An den Rändern des Buddhismus: Der Film „Friends in High Places“ stellt den burmesischen Nats-Kult vor

Nats-Rituale bewegen sich zwischen Schutz, Lebenshilfe und Feiertagsunterhaltung

An den Rändern des Buddhismus führt dieser burmesische Kult ein ziemlich flamboyantes Leben, in dem es drastischer, praxisbezogener und wesentlich unseriöser als in der Hauptreligion zugeht. Keiner gibt es gerne zu, aber alle gehen hin. Denn schaden kann es ja nicht.

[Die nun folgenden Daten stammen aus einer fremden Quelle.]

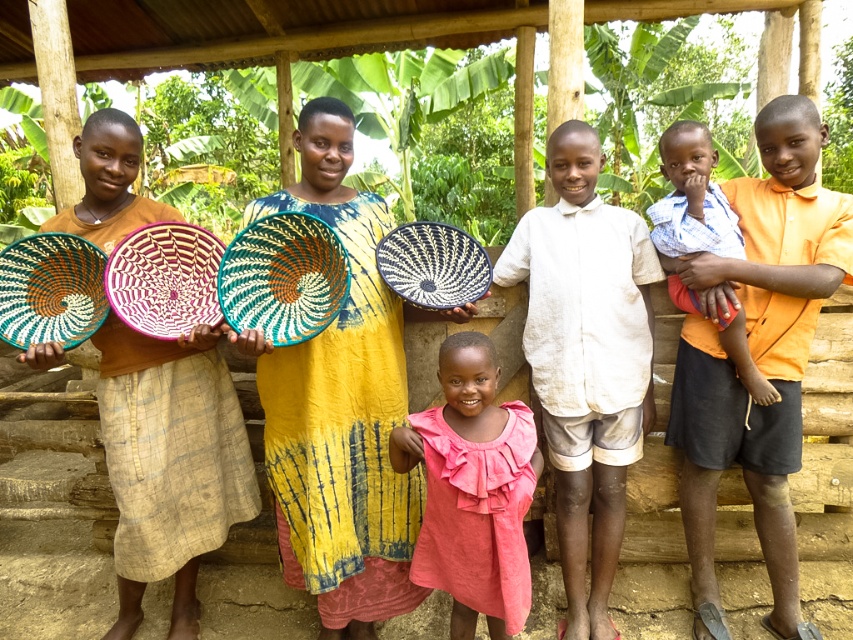
You are a photographer trying to capture the white cotton shirt at center and the black woven basket at center in the same frame. Which object should you focus on first to ensure both are in focus?

The white cotton shirt at center is positioned under the black woven basket at center, so you should focus on the black woven basket at center first to ensure both are in focus.

You are a photographer trying to capture a clear shot of the white cotton shirt at center and the black woven basket at center. The camera you are using has a depth of field that can focus on objects within a 24 inch range. Will both items be in focus at the same time?

The white cotton shirt at center and black woven basket at center are 24.78 inches apart, which exceeds the camera depth of field range of 24 inches. Therefore, both items cannot be in focus simultaneously.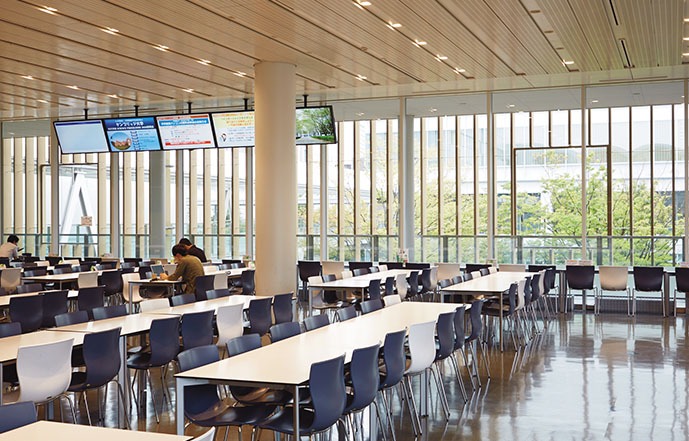
The image size is (689, 441). I want to click on television monitors, so click(309, 114), click(236, 122), click(200, 131), click(147, 137), click(92, 146).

Der Legende nach waren die Nats Mitglieder von Königshäusern, die von den Herrschern aus Neid, Gier oder Rache gemeuchelt wurden. Im Laufe der Jahrhunderte stiegen sie in den Rang von Schutzgeistern auf. Dabei ist die reine Zahl der Nats – 37 – überschaubarer als ihr Klassifikationsmuster, das sich an Namen wie „Herr der neun Städte“ oder „Die kleine Flötendame“ erkennen lässt. Der Nats-Kosmos liefert aber eine Palette, die groß genug ist, um eine Vielzahl von Zwecken abzudecken. In der burmesischen Kultur, in der das Abladen eigener Probleme auf andere als unangebracht gilt, ist der Nats-Kult eine allseits akzeptierte Instanz der Leidabfuhr. Im Alltag ist er vor allem in Form vieler kleiner Figurinen präsent.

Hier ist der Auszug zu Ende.